• Required work
Find the line that contains "right back paw: (1041, 813)" in the records below, then repeat exactly that line and each one after it, leaving pictures out.

• Material shown
※ ※ ※
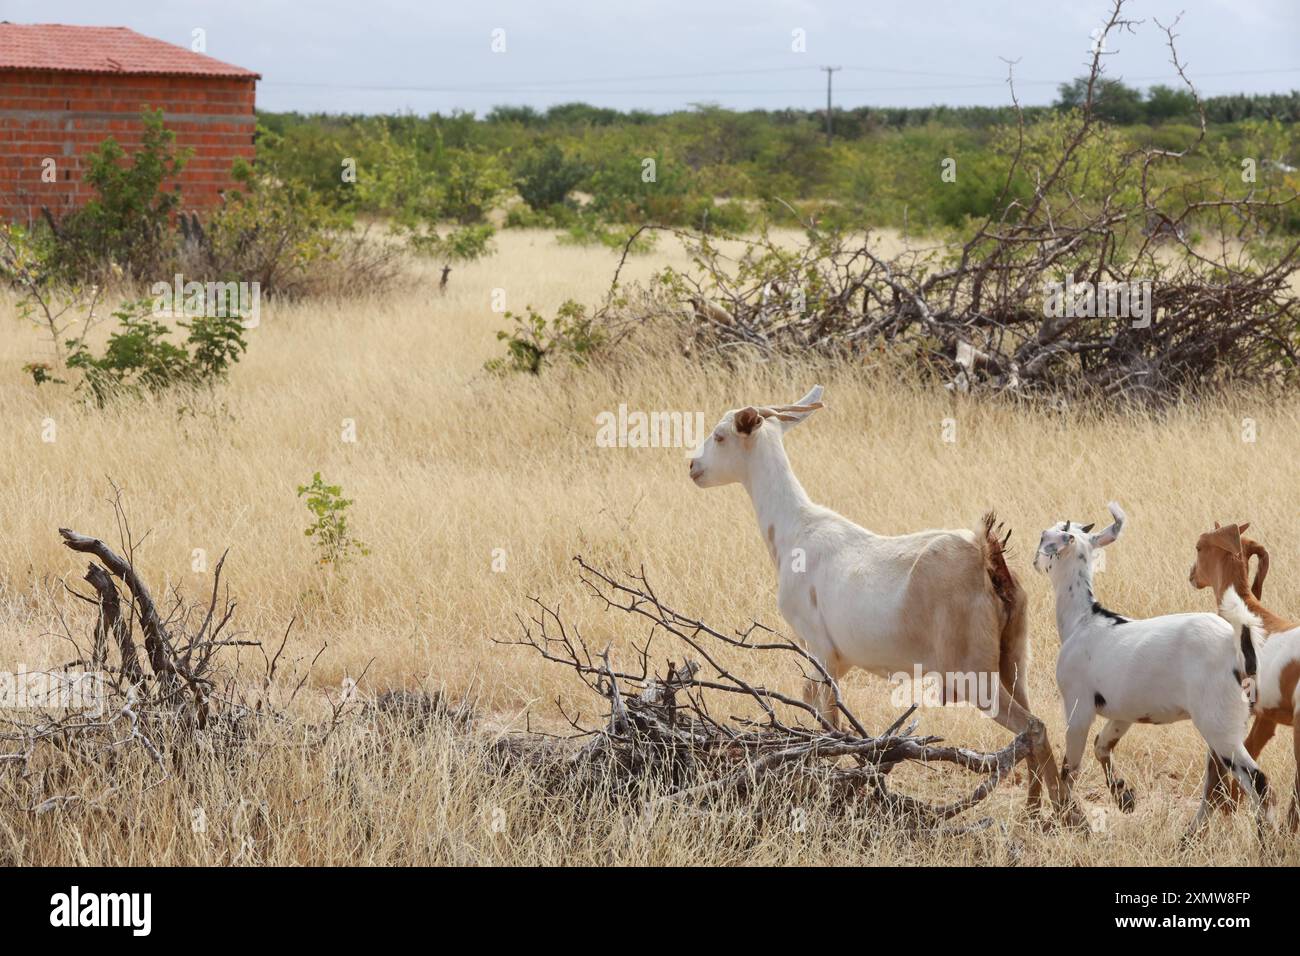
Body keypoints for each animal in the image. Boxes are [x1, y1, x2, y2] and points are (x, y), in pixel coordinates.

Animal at [686, 385, 1071, 816]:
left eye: (720, 435)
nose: (693, 466)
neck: (794, 529)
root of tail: (987, 558)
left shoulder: (819, 648)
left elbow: (828, 718)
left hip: (972, 673)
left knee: (1032, 726)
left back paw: (1064, 817)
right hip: (1014, 659)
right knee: (1036, 723)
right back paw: (1041, 813)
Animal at [1034, 502, 1268, 837]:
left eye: (1045, 536)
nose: (1035, 559)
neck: (1084, 620)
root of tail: (1237, 650)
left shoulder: (1078, 707)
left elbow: (1070, 768)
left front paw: (1071, 820)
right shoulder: (1123, 712)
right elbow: (1101, 745)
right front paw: (1124, 797)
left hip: (1220, 727)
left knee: (1255, 781)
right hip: (1225, 727)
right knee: (1217, 784)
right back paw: (1189, 837)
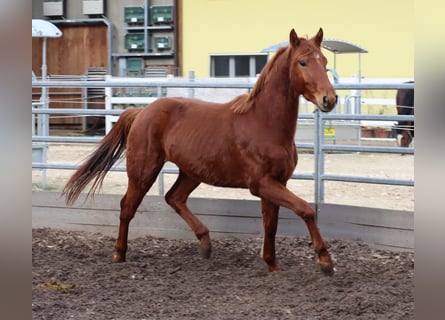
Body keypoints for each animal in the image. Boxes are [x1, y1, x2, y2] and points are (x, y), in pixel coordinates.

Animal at [63, 28, 336, 276]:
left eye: (324, 61)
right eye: (303, 62)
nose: (329, 99)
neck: (264, 123)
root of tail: (141, 112)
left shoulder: (276, 182)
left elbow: (271, 224)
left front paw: (272, 265)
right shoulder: (261, 184)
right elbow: (306, 210)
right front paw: (325, 261)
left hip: (192, 172)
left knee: (174, 198)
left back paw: (205, 243)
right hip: (144, 171)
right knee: (128, 206)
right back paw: (119, 254)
※ ※ ※
• Answer space
right back paw: (1041, 813)
Animal at [1034, 502, 1268, 837]:
left eye: (1045, 536)
nose: (1035, 559)
neck: (1084, 620)
root of tail: (1237, 650)
left shoulder: (1078, 707)
left elbow: (1070, 768)
left front paw: (1071, 820)
right shoulder: (1123, 712)
right elbow: (1101, 745)
right front paw: (1124, 797)
left hip: (1220, 727)
left knee: (1255, 781)
right hip: (1225, 727)
right knee: (1217, 784)
right back paw: (1189, 837)
Body keypoints for each animal in the image. Boxes are [x1, y1, x2, y2] and points are (x, y), in pixel coordinates.

Animal at [63, 28, 336, 276]:
left eye: (324, 61)
right eye: (303, 62)
nose: (329, 99)
neck: (264, 123)
root of tail: (141, 112)
left shoulder: (276, 182)
left elbow: (271, 224)
left front paw: (272, 265)
right shoulder: (261, 184)
right elbow: (306, 210)
right front paw: (325, 261)
left hip: (192, 172)
left knee: (174, 198)
left back paw: (205, 243)
right hip: (144, 171)
right knee: (128, 206)
right back paw: (119, 254)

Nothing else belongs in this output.